*PROBLEM TO WORK ON:* One part of the entries below is wanted: the lines from the one containing "cell 3 2 Negro 3" through the one containing "2) In LtSpice, click". Write those out exactly and nothing else.

*EXCERPTED RECORDS:*
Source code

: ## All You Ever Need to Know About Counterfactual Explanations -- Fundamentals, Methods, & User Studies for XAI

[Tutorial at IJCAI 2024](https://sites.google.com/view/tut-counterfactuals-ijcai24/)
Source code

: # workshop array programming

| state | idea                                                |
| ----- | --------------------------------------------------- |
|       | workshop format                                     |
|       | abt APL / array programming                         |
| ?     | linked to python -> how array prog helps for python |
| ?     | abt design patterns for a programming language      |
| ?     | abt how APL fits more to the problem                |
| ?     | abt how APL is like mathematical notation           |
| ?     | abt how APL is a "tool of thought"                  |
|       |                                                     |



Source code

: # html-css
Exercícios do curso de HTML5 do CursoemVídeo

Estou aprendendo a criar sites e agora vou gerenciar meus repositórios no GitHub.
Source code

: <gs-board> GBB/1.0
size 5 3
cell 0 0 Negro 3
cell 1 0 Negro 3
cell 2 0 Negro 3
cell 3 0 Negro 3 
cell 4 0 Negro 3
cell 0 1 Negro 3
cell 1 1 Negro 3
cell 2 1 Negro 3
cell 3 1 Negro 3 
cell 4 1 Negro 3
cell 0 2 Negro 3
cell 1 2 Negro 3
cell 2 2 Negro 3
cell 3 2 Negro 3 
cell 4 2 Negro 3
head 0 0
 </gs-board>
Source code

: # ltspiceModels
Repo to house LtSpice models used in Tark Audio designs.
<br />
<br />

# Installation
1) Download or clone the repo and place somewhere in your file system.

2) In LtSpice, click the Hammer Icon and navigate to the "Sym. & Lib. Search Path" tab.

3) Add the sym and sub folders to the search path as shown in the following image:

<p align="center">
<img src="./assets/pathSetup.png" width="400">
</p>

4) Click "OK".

*OUTPUT FOR THIS EXERCISE:*
cell 3 2 Negro 3 
cell 4 2 Negro 3
head 0 0
 </gs-board>
Source code

: # ltspiceModels
Repo to house LtSpice models used in Tark Audio designs.
<br />
<br />

# Installation
1) Download or clone the repo and place somewhere in your file system.

2) In LtSpice, click the Hammer Icon and navigate to the "Sym. & Lib. Search Path" tab.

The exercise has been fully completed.